We give the following inductive definition of a “regular brackets” sequence:

  • the empty sequence is a regular brackets sequence,
  • if s is a regular brackets sequence, then (s) and [s] are regular brackets sequences, and
  • if a and b are regular brackets sequences, then ab is a regular brackets sequence.
  • no other sequence is a regular brackets sequence

For instance, all of the following character sequences are regular brackets sequences:

(), [], (()), ()[], ()[()]

while the following character sequences are not:

(, ], )(, ([)], ([(]

Given a brackets sequence of characters a1a2 … an, your goal is to find the length of the longest regular brackets sequence that is a subsequence of s. That is, you wish to find the largest m such that for indices i1, i2, …, im where 1 ≤ i1 < i2 < … < im ≤ nai1ai2 … aim is a regular brackets sequence.

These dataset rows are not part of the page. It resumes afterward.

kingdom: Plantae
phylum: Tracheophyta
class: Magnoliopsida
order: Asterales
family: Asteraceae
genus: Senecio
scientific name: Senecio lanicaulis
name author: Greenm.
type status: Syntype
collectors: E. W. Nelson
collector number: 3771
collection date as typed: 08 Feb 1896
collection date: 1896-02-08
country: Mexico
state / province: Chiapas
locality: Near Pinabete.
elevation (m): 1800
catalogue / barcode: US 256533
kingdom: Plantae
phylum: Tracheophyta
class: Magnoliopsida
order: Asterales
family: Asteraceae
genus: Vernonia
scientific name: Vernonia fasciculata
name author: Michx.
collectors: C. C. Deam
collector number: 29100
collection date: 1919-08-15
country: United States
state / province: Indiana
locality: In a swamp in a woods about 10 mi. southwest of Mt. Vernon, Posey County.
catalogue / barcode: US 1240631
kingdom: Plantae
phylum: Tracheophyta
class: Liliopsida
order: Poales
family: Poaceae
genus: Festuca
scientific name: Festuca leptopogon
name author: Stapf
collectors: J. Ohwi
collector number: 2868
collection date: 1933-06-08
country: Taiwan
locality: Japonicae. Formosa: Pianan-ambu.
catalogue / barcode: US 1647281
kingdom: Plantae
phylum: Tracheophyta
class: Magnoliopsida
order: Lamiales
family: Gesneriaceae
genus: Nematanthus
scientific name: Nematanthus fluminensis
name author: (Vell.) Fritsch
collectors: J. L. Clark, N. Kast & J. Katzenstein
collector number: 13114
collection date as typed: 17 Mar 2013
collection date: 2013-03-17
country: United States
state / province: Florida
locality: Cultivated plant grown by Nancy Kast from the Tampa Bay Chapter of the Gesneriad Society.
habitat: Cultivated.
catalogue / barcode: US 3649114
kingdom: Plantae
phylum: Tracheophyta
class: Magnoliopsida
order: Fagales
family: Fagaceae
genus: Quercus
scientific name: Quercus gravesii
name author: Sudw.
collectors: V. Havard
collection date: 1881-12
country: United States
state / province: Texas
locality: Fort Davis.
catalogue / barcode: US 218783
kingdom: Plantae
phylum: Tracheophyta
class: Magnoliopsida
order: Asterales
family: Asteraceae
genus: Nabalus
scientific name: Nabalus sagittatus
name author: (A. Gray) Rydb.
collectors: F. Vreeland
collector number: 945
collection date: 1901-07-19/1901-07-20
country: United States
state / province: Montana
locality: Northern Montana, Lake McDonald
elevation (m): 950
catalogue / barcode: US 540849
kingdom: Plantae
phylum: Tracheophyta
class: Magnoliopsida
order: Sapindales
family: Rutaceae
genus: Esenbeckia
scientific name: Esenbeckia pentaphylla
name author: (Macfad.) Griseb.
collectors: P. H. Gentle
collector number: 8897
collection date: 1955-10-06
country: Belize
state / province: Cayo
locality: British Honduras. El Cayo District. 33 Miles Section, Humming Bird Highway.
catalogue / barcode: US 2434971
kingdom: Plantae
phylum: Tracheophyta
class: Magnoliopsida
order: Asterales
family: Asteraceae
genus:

Given the initial sequence ([([]])], the longest regular brackets subsequence is [([])].

Input

The input test file will contain multiple test cases. Each input test case consists of a single line containing only the characters ()[, and ]; each input test will have length between 1 and 100, inclusive. The end-of-file is marked by a line containing the word “end” and should not be processed.

Output

For each input case, the program should print the length of the longest possible regular brackets subsequence on a single line.

Sample Input

((()))
()()()
([]])
)[)(
([][][)
end

Sample Output

6
6
4
0
6

题意:求符合条件的最长的子字符串长度。

题解:简单区间dp,看代码解释

#include <iostream>
#include <cstring>
using namespace std;
const int MAX = 520;
int dp[MAX][MAX];
int  main(){
	string s;
	while(cin >> s){
		memset(dp,0,sizeof(dp));//初始化别忘记
		if(s=="end") break;
		string ss="#";
		ss+=s;
		int l=ss.size();
		for (int i = 2; i < l ;i++){//暴力枚举每一个区间
			for (int j = 1;j+i-1 < l;j++){//注意是j+i-1<l 不要越界,越界也会过,很迷
				int r=j+i-1;//区间长度i来控制
				if(ss[j]=='('&&ss[r]==')'||ss[j]=='['&&ss[r]==']'){
					if(r-1==j) dp[j][r]=2;//看两个符号之间是否有别的符合的符号
					else dp[j][r]=dp[j+1][r-1]+2;
				}
				int ans=0;//求最大值,初始化为0
				for (int k = j;k <= r;k++){//枚举区间
					ans=max(ans,dp[j][k]+dp[k+1][r]);
				}
				dp[j][r]=ans;
			}
		}
	cout << dp[1][l-1] << endl;
	}
	return 0;
}